- _Required work_:
Each entry, as given, must be output unchanged.

- _Supplied data_:
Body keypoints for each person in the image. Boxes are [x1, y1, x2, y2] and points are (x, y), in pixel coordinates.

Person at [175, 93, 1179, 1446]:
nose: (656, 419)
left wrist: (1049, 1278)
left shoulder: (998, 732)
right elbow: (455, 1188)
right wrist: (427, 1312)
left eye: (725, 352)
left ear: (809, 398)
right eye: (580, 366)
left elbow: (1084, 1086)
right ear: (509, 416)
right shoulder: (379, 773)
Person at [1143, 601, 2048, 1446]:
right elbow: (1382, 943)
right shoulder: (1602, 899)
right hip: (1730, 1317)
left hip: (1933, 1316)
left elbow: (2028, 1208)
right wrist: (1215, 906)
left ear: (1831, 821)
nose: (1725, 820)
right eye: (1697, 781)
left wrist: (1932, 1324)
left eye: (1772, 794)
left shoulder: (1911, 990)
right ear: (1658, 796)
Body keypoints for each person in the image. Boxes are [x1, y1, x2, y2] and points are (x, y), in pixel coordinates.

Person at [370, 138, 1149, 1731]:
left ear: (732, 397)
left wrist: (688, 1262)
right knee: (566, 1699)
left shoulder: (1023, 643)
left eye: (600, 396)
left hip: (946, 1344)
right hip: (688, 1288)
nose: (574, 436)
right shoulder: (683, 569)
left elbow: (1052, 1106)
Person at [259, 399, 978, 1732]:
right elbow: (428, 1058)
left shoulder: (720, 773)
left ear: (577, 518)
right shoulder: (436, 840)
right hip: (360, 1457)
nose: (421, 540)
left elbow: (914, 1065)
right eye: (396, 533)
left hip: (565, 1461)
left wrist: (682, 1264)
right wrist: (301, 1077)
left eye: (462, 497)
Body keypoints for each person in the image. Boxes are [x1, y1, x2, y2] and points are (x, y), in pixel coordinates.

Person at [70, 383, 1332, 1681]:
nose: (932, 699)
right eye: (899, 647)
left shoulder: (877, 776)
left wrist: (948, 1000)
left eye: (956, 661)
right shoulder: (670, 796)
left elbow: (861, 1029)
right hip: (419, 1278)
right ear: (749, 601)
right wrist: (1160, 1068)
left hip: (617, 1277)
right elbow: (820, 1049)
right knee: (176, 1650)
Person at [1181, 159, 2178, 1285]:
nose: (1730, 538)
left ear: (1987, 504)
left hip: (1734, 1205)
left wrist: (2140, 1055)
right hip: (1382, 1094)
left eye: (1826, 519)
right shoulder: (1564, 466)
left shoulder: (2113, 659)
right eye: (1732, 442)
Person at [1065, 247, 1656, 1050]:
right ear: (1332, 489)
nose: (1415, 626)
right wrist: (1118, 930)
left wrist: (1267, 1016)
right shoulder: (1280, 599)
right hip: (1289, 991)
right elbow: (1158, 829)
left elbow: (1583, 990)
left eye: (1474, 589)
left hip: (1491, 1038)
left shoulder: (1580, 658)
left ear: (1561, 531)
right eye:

- _Task solution_:
Body keypoints for each person in the image. Boxes are [x1, y1, x2, y2] and points are (x, y), in pixel coordinates.

Person at [175, 93, 1179, 1446]:
nose: (656, 419)
left wrist: (1049, 1278)
left shoulder: (998, 732)
right elbow: (455, 1188)
right wrist: (427, 1312)
left eye: (725, 352)
left ear: (809, 398)
right eye: (580, 366)
left elbow: (1084, 1086)
right ear: (509, 416)
right shoulder: (379, 773)
Person at [1143, 601, 2048, 1446]:
right elbow: (1382, 943)
right shoulder: (1602, 899)
right hip: (1730, 1317)
left hip: (1933, 1316)
left elbow: (2028, 1208)
right wrist: (1215, 906)
left ear: (1831, 821)
nose: (1725, 820)
right eye: (1697, 781)
left wrist: (1932, 1324)
left eye: (1772, 794)
left shoulder: (1911, 990)
right ear: (1658, 796)
Body keypoints for each person in the image. Boxes are [x1, y1, x2, y2] and points are (x, y), in pixel coordinates.

Person at [370, 138, 1149, 1731]:
left ear: (732, 397)
left wrist: (688, 1262)
right knee: (566, 1699)
left shoulder: (1023, 643)
left eye: (600, 396)
left hip: (946, 1344)
right hip: (688, 1288)
nose: (574, 436)
right shoulder: (683, 569)
left elbow: (1052, 1106)
Person at [259, 399, 978, 1732]:
right elbow: (428, 1058)
left shoulder: (720, 773)
left ear: (577, 518)
right shoulder: (436, 840)
right hip: (360, 1457)
nose: (421, 540)
left elbow: (914, 1065)
right eye: (396, 533)
left hip: (565, 1461)
left wrist: (682, 1264)
right wrist: (301, 1077)
left eye: (462, 497)
Body keypoints for each person in the image. Boxes are [x1, y1, x2, y2] and points are (x, y), in pixel coordinates.

Person at [70, 383, 1332, 1681]:
nose: (932, 699)
right eye: (899, 647)
left shoulder: (877, 776)
left wrist: (948, 1000)
left eye: (956, 661)
right shoulder: (670, 796)
left elbow: (861, 1029)
right hip: (419, 1278)
right ear: (749, 601)
right wrist: (1160, 1068)
left hip: (617, 1277)
right elbow: (820, 1049)
right knee: (176, 1650)
Person at [1181, 159, 2178, 1285]:
nose: (1730, 538)
left ear: (1987, 504)
left hip: (1734, 1205)
left wrist: (2140, 1055)
right hip: (1382, 1094)
left eye: (1826, 519)
right shoulder: (1564, 466)
left shoulder: (2113, 659)
right eye: (1732, 442)
Person at [1065, 247, 1656, 1050]:
right ear: (1332, 489)
nose: (1415, 626)
right wrist: (1118, 930)
left wrist: (1267, 1016)
right shoulder: (1280, 599)
right hip: (1289, 991)
right elbow: (1158, 829)
left elbow: (1583, 990)
left eye: (1474, 589)
left hip: (1491, 1038)
left shoulder: (1580, 658)
left ear: (1561, 531)
right eye:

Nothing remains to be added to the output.